**EXTRACT TO READ**
## Begin
I didn't grow up in that type of construction environment.

But I did grow up dirt ass f&^ing poor. 

When I started in construction, it was as a cleanup kid. I was 14. It was my 4th job for the week. :blink:

When I was finally able to afford a couple hundred in tools, to actually get into construction, I went to a Sears and bought the bare necessities to join the IBEW. Got laughed at for my tools.

But I worked my ass off, never stood around, was never late to the job. 

And when I wasn't working, I was studying. I went home and read everything I could find. As I made more money, I bought every Professional Textbook I could find, for every trade. I've learned as much on my own, as I've learned on the job.

I was fortunate to get on with a Union outfit. We did nothing but Industrial, and safety was taken very seriously. But we didn't F&^k around, either. You showed up 10 minutes early, took no more than your allotted time for breaks, worked your ass off, and went home at days end.

There was no sitting around drinking with the boys after work. There was certainly no drinking, drugs, or hangovers on the job. :no:

I don't walk walls. Never have, never will. But I'll stand toe-to-toe with any builder out there. There are faster, or more skilled, in certain areas, but I'll back down to no one.

I also don't know many builders who also know electrical, plumbing, tile, concrete, equipment operating, can drive a truck, or have the ability to restart your heart if you code on the job site. 

Only 2 things I won't do. I will not endanger my life so the owner can make a few more bucks. And I will not be yelled at. 

If someone raises their voice at me, they get the courtesy of a warning. Once. But I didn't give my bosses reason to yell at me, either.

I would have liked to have worked in the boom days. But I was born too late for that. But I don't think I'm any less of a builder, because I didn't.


----------



## Tinstaafl (Jan 6, 2008)

Seven-Delta-FortyOne said:


> I also don't know many builders who also know electrical, plumbing, tile, concrete, equipment operating, can drive a truck, or have the ability to restart your heart if you code on the job site. :eek


I pretty well have all that covered but the last one. If you can guarantee that, you're my hero. :notworthy


----------



## Calidecks (Nov 19, 2011)

griz said:


> It was not glamorous.
> 
> Start when the boss said to start & quit when he said so.
> 
> ...




My Gawd! I remember most of that stuff! Early 80's. 


Mike.
_______________


----------



## rescraft (Nov 28, 2007)

Anybody remember "gas 'n wax" ?


----------



## builditguy (Nov 10, 2013)

As Griz said.

Made me remember. We had to walk the walls. One day, while the wall was lying on the sub-floor, I said, "Why don't we lay out the rafters now?" Got some remark that was yelled.
Then, then next house the boss told us to lay out the rafters before we stood the wall up. It was his idea then.


----------



## cdkyle (Jul 12, 2009)

griz said:


> It was not glamorous.
> 
> Start when the boss said to start & quit when he said so.
> 
> ...


Griz,
I remember those days, although I did not frame. The young kids of today, or at least the American ones, are not going to benefit from a lesson like this. They are not going to be doing this kind of work anyways. The young ones today are looking for a ride-along, not a job that requires hard wok. 
The only ones doing this kind of work are latinos. Maybe you should re-post this in espanol.
## End
**TASK 1**
Pull out every line of the rows that holds the string "kern", treating uppercase and lowercase as different.

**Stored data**
## Begin
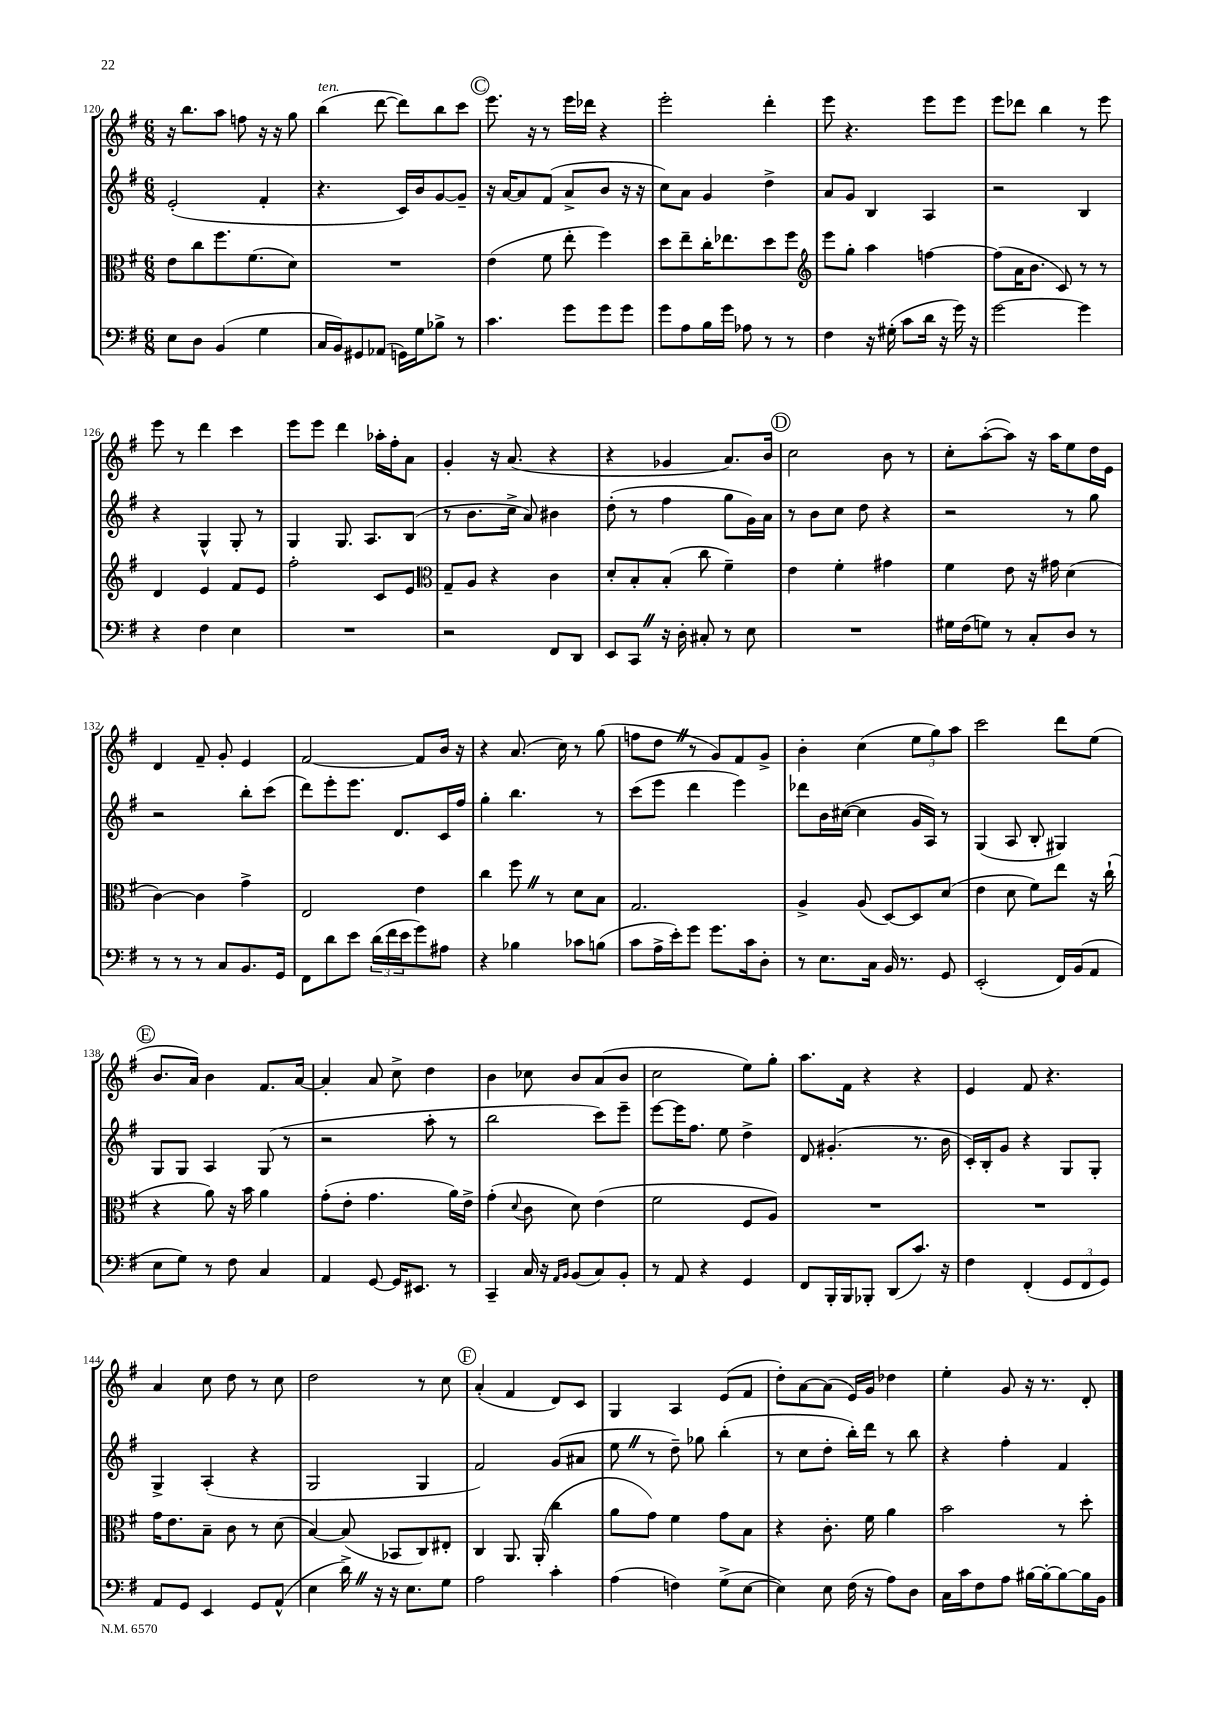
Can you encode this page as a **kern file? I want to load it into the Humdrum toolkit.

**kern	**kern	**kern	**kern
*staff4	*staff3	*staff2	*staff1
*clefF4	*clefC3	*clefG2	*clefG2
*k[f#]	*k[f#]	*k[f#]	*k[f#]
*M6/8	*M6/8	*M6/8	*M6/8
8E	8e	(2e'	16r
.	.	.	8.bb
8D	8cc	.	.
(4BB	8.ff#	.	8aa
.	.	.	8ff
.	(8.f#	.	.
4G	.	4f#'	16r
.	.	.	16r
.	8d)	.	8gg
=	=	=	=
16C	2.r	4.r	(4bb
16BB)	.	.	.
8GG#	.	.	.
(8AA-	.	.	[8ddd
16GG)	.	16c)	8ddd])
16G	.	16b	.
8B-^	.	[8g	8bb
8r	.	8g~]	8ccc
=	=	=	=
4.c	(4e	16r	8.eee
.	.	[16a	.
.	.	8a]	.
.	.	.	16r
.	8f#	(8f#	8r
8g	8ee'	8a^	16eee
.	.	.	16ddd-
8g	4ff#)	8b	4r
8g	.	16r	.
.	.	16r	.
=	=	=	=
8g	8dd	8cc)	2eee'
8A	8ee~	8a	.
16B	16cc'	4g	.
16g	8.ee-	.	.
8A-	.	.	.
8r	8dd	4dd^	4ddd'
8r	8ff#	.	.
=	=	=	=
*	*clefG2	*	*
4F#	8eee	8a	8eee
.	8gg'	8g	4.r
16r	4aa	4B	.
(16G#'	.	.	.
8c	.	.	.
16d	[4ff	4A	8eee
16r	.	.	.
16g)	.	.	8eee
16r	.	.	.
=	=	=	=
[2g	(8ff]	2r	8eee
.	16a	.	8ddd-
.	8.b	.	.
.	.	.	4bb
.	8c)	.	.
4g]	8r	4B	8r
.	8r	.	8eee
=	=	=	=
4r	4d	4r	8eee
.	.	.	8r
4F#	4e	4G^^	4ddd
4E	8f#	8G'	4ccc
.	8e	8r	.
=	=	=	=
2.r	2ff#'	4G	8eee
.	.	.	8eee
.	.	8.G	4ddd
.	.	8.A	.
.	8c	.	16aa-'
.	.	.	16ff#'
.	8e	(8B	8a
=	=	=	=
*	*clefC3	*	*
2r	8G~	8r	4g'
.	8A	8.b	.
.	4r	.	16r
.	.	16cc^	(8.a
.	.	8a)	.
8FF#	4c	4b#	4r
8DD	.	.	.
=	=	=	=
8EE	8d'	(8dd'	4r
8CC	8B'	8r	.
16r	(8B'	4ff#	4g-
16D'	.	.	.
8C#'	8cc	.	.
8r	4f#~)	8gg	8.a)
8E	.	16g)	.
.	.	16a	16b
=	=	=	=
2.r	4e	8r	2cc
.	.	8b	.
.	4f#'	8cc	.
.	.	8dd	.
.	4g#	4r	8b
.	.	.	8r
=	=	=	=
16G#	4f#	2r	8cc'
(16F#	.	.	.
8G)	.	.	([8aa'
8r	8e	.	8aa])
8C'	16r	.	16r
.	16g#	.	16aa
8D	(4d	8r	8ee
8r	.	8gg	16dd
.	.	.	16e
=	=	=	=
8r	[4c)	2r	4d
8r	.	.	.
8r	4c]	.	8f#~
8C	.	.	8g'
8.BB	4g^	8bb'	4e
.	.	(8ccc	.
16GG	.	.	.
=	=	=	=
8FF#	2E	8ddd)	[2f#
8d	.	8eee'	.
8e	.	8.eee	.
(24d	.	.	.
24f#	.	.	.
.	.	8.d	.
24e	.	.	.
8g)	4e	.	8f#]
8A#	.	16c	16b
.	.	16ff#	16r
=	=	=	=
4r	4cc	4gg'	4r
4B-	8ff#	4.bb	(8.a
.	8r	.	.
.	.	.	16cc)
8c-	8d	.	8r
(8B	8B	8r	(8gg
=	=	=	=
8c	2.G	(8ccc	8ff
16A^	.	8eee	8dd
16e')	.	.	.
8g	.	4ddd	8r
8.g	.	.	8g)
.	.	4eee)	8f#
16c	.	.	.
8D'	.	.	8g^
=	=	=	=
8r	4A^	8ddd-	4b'
8.E	.	16b	.
.	.	([16cc#	.
.	(8A	4cc#]	(4cc
16C	.	.	.
16BB	[8D)	.	.
8.r	.	.	.
.	8D]	16g	12ee
.	.	16A)	.
.	.	.	12gg)
8GG	(8d	8r	.
.	.	.	12aa
=	=	=	=
(2EE'	4e	(4G	2ccc
.	8d	8A	.
.	8f#)	8B'	.
16FF#)	8ee	4G#)	8ddd
(16BB	.	.	.
8AA	16r	.	(8ee
.	(16cc`	.	.
=	=	=	=
8E	4r	8G	8.b
8G)	.	8G	.
.	.	.	16a)
8r	8a)	4A	4b
8F#	16r	.	.
.	16b	.	.
4C	4a	(8G	8.f#
.	.	8r	.
.	.	.	[16a
=	=	=	=
4AA	(8g'	2r	4a']
.	8e'	.	.
[8GG	4.g	.	8a
16GG]	.	.	8cc^
8.EE#	.	.	.
.	.	8aa'	4dd
8r	16a)	8r	.
.	16e^	.	.
=	=	=	=
4CC~	(4g'	2bb	4b
.	8qqd	.	.
16C	8c	.	8cc-
16r	.	.	.
16qqAA	.	.	.
16qqBB	.	.	.
(8BB	8d)	.	8b
8C)	(4e	8ccc)	(8a
8BB'	.	8eee~	8b
=	=	=	=
8r	2f#	[8eee	2cc
8AA	.	16eee]	.
.	.	8.ff#	.
4r	.	.	.
.	.	8ee	.
4GG	8F#	4dd^	8ee)
.	8A)	.	8gg'
=	=	=	=
8FF#	2.r	8d	8.aa
16BBB'	.	(4.g#'	.
16BBB	.	.	16f#
8BBB-'	.	.	4r
(8DD	.	.	.
8.c)	.	8.r	4r
16r	.	16b	.
=	=	=	=
4F#	2.r	16c')	4e
.	.	16B'	.
.	.	8g	.
(4FF#'	.	4r	8f#
.	.	.	4.r
12GG	.	8G	.
12FF#	.	.	.
.	.	8G'	.
12GG)	.	.	.
=	=	=	=
8AA	16g	4G^	4a
.	8.e	.	.
8GG	.	.	.
4EE	8B~	(4A'	8cc
.	8c	.	8dd
8GG	8r	4r	8r
(8AA^^	(8d	.	8cc
=	=	=	=
4E	[4B)	2G	2dd
16d^)	(8B]	.	.
16r	.	.	.
16r	8BB-	.	.
8.E	.	.	.
.	8C)	4G	8r
8G	8E#'	.	8cc
=	=	=	=
2A	4C	2f#)	(4a'
.	8.AA	.	4f#
.	(16AA'	.	.
4c'	4cc	(8g	8d)
.	.	8a#	8c
=	=	=	=
(4A	8a	8ee	4G
.	8g)	8r	.
4F)	4f#	8dd~)	4A
.	.	8gg-	.
(8G^	8g	(4bb'	(8e
[8E	8B	.	8f#
=	=	=	=
4E])	4r	8r	8dd')
.	.	8cc	[8a
8E	8.c'	8dd'	(8a]
(16F#	.	16bb')	16e)
16r	16f#	16ddd	16g
8A)	4a	8r	4dd-
8D	.	8bb	.
=	=	=	=
16C	2b	4r	4ee'
16c	.	.	.
8F#	.	.	.
8A	.	4ff#'	8g
[16B#	.	.	16r
16B#'_	.	.	8.r
8B#_	8r	4f#	.
16B#]	8dd'	.	8d'
16BB	.	.	.
==	==	==	==
*-	*-	*-	*-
## End
**TASK 2**
In the construction forum thread, where did the writer buy the bare necessities to join the IBEW?

**CORRECT RESULT 1**
Can you encode this page as a **kern file? I want to load it into the Humdrum toolkit.
**kern	**kern	**kern	**kern

**CORRECT RESULT 2**
At a Sears.